→ **WHAT THIS TASK INVOLVES**
Show every line from the data below that includes "breast".

→ **PROVIDED MATERIAL**
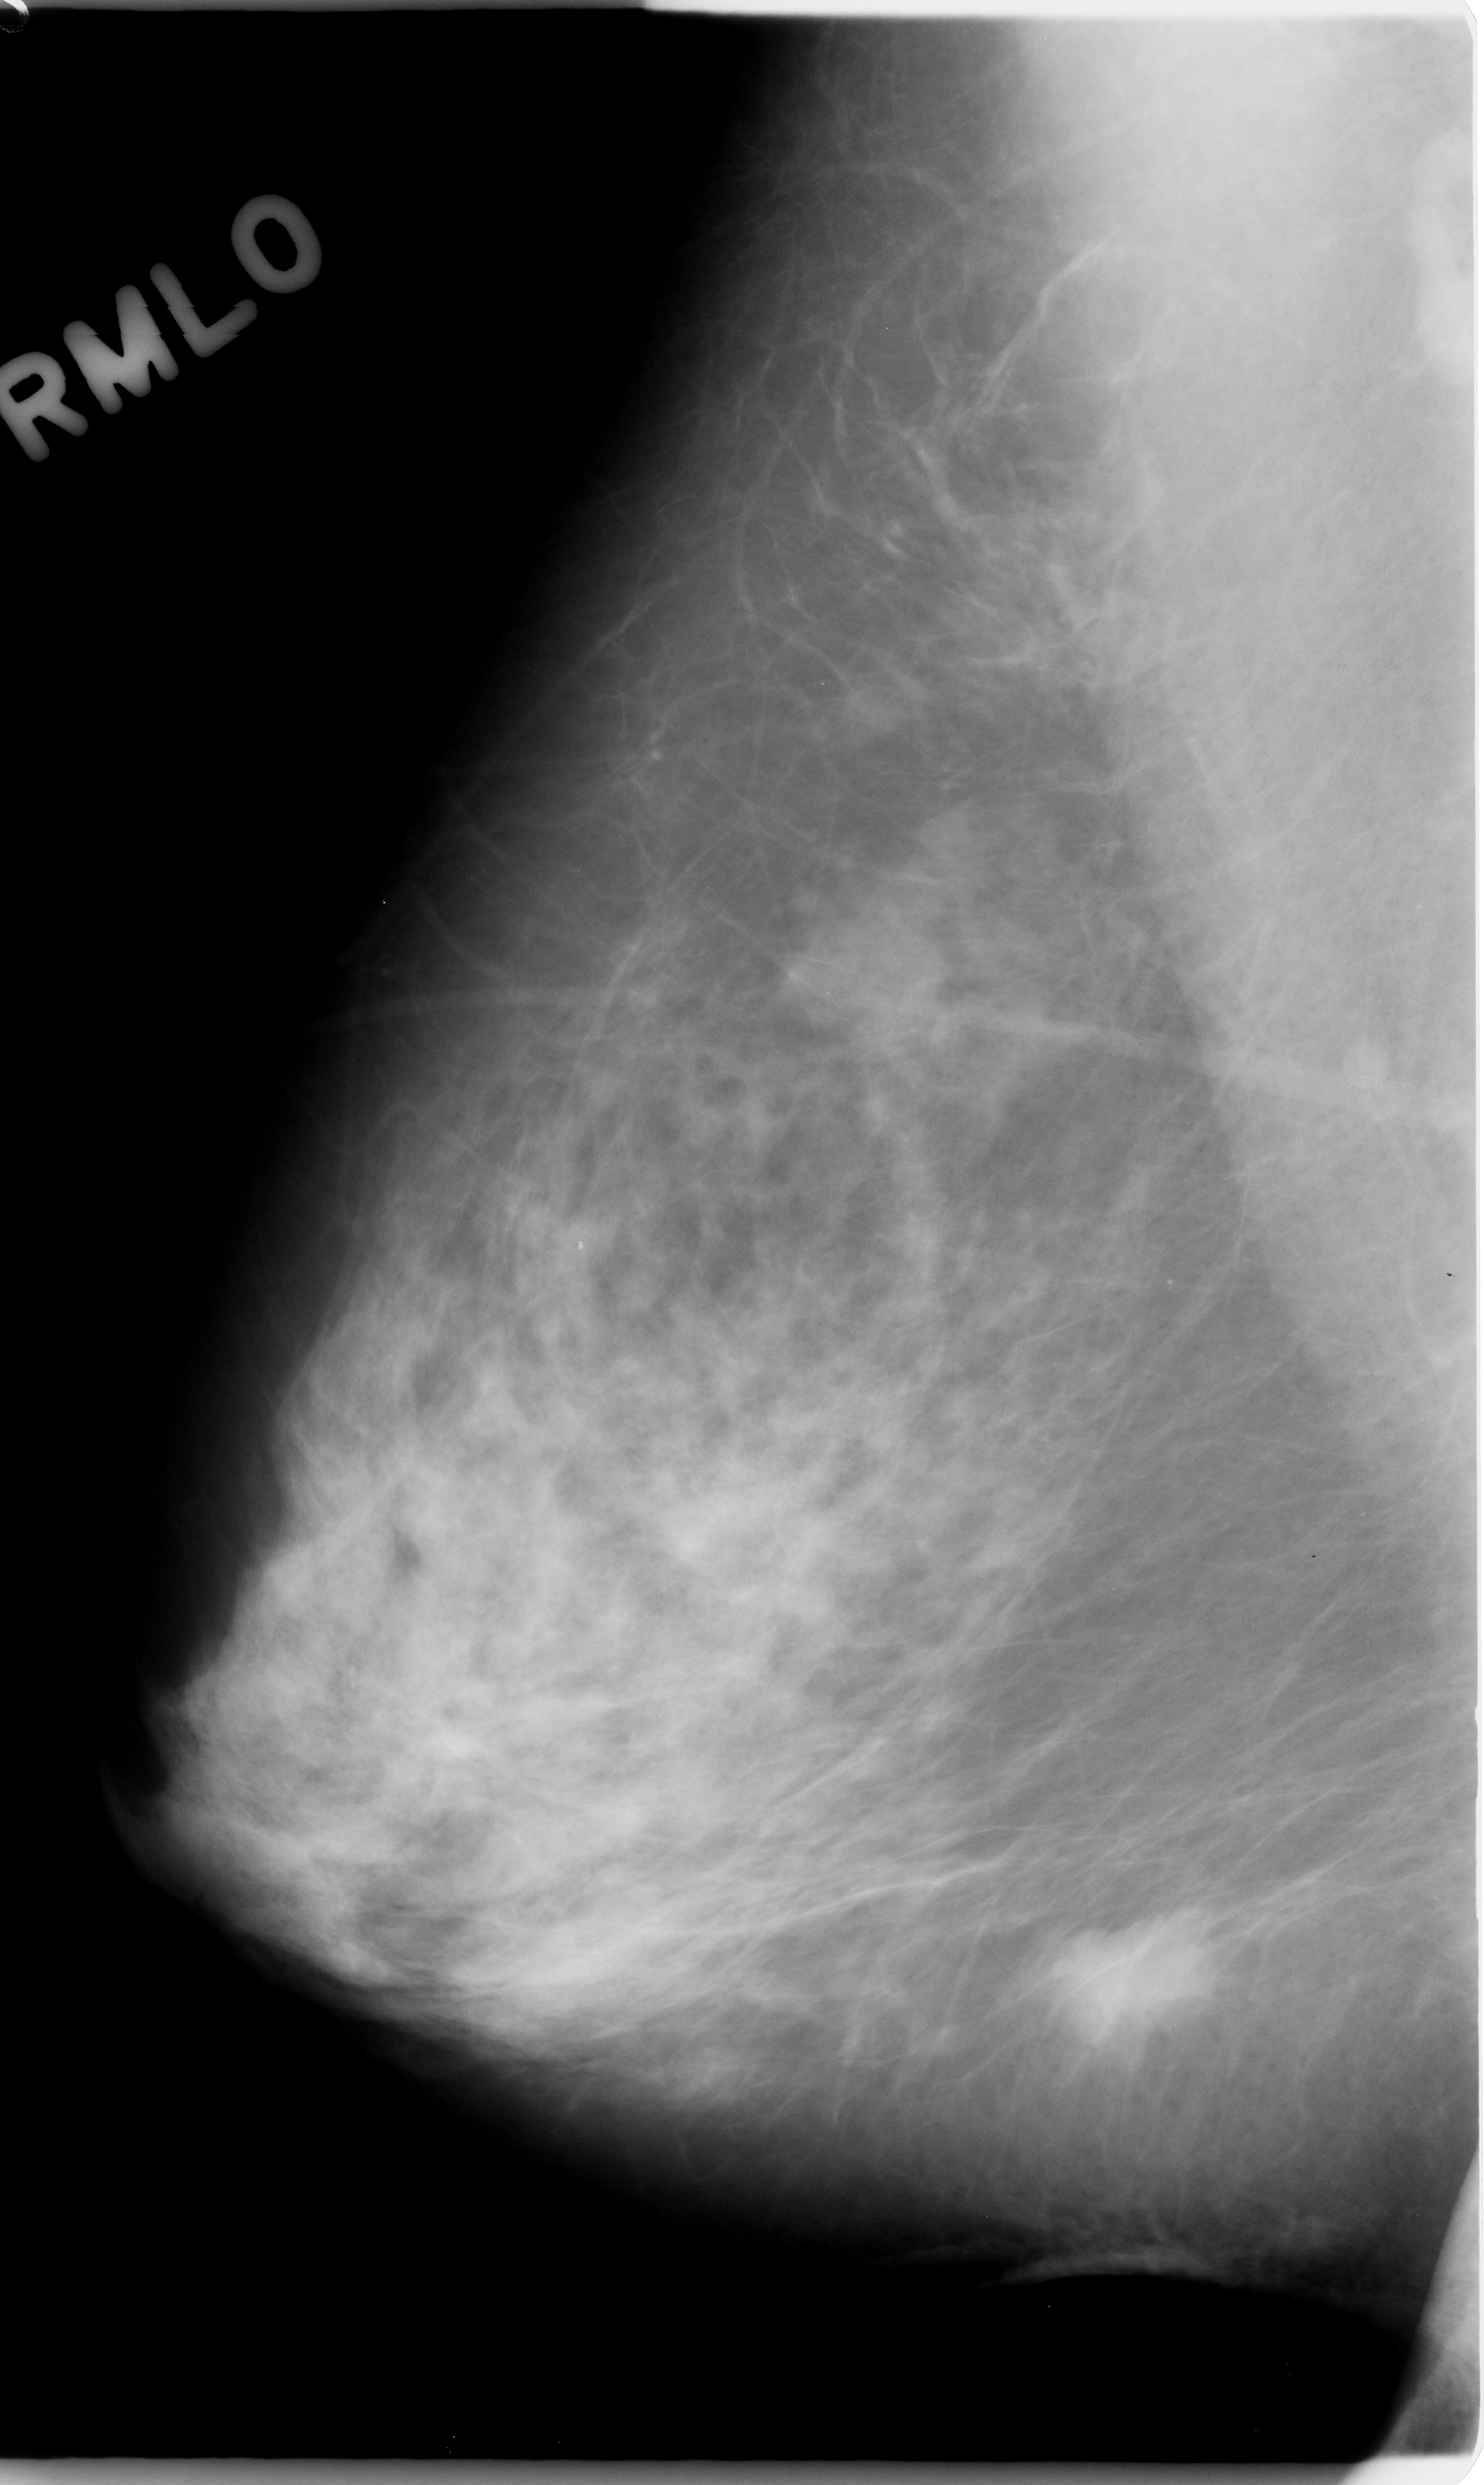
Scanned film-screen mammogram, right breast, mediolateral oblique (MLO) view, breast composition: scattered fibroglandular densities (BI-RADS density category 2 of 4).
- Abnormality record for this image: mass, shape irregular, margins spiculated; BI-RADS assessment category 5; pathology result (as recorded, not read from the image): malignant.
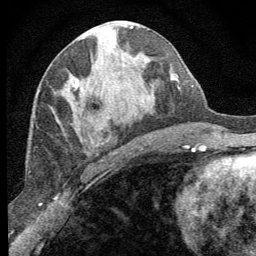
Breast MRI (dynamic contrast-enhanced), one axial slice. Slice 32 of 64 in the series (ordered by position). Cropped to one breast. Dynamic contrast-enhanced series, time point 2 of 8 at this slice position (early post-contrast). 1.5 T. TE 3.2 ms, TR 6.5 ms. 256 × 256 image matrix. Female patient.
Outlined on this slice (semi-automatic segmentation, software-assisted and operator-edited):
- enhancing-tissue mask used for the functional tumour volume (all voxels passing the contrast-enhancement thresholds inside the analysis volume; usually the tumour): box from (x=73, y=81) to (x=108, y=146) px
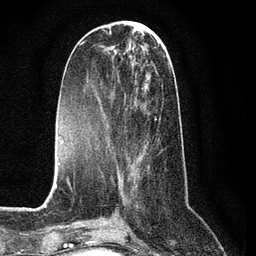
Breast MRI (dynamic contrast-enhanced), one axial slice; slice 30 of 80 in the series (ordered by position); cropped to one breast; dynamic contrast-enhanced series, time point 2 of 7 at this slice position (early post-contrast); 3 T; TE 2.2 ms, TR 5.4 ms; 2 mm slice thickness; 256 × 256 image matrix, field of view 150 × 150 mm. Female patient.
Annotated regions visible in this slice (semi-automatically segmented with operator editing):
- enhancing-tissue mask used for the functional tumour volume (all voxels passing the contrast-enhancement thresholds inside the analysis volume; usually the tumour): bounding box (x1, y1, x2, y2) in pixels: (96, 97, 163, 163)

→ **WRITTEN SOLUTION**
Scanned film-screen mammogram, right breast, mediolateral oblique (MLO) view, breast composition: scattered fibroglandular densities (BI-RADS density category 2 of 4).
Breast MRI (dynamic contrast-enhanced), one axial slice. Slice 32 of 64 in the series (ordered by position). Cropped to one breast. Dynamic contrast-enhanced series, time point 2 of 8 at this slice position (early post-contrast). 1.5 T. TE 3.2 ms, TR 6.5 ms. 256 × 256 image matrix. Female patient.
Breast MRI (dynamic contrast-enhanced), one axial slice; slice 30 of 80 in the series (ordered by position); cropped to one breast; dynamic contrast-enhanced series, time point 2 of 7 at this slice position (early post-contrast); 3 T; TE 2.2 ms, TR 5.4 ms; 2 mm slice thickness; 256 × 256 image matrix, field of view 150 × 150 mm. Female patient.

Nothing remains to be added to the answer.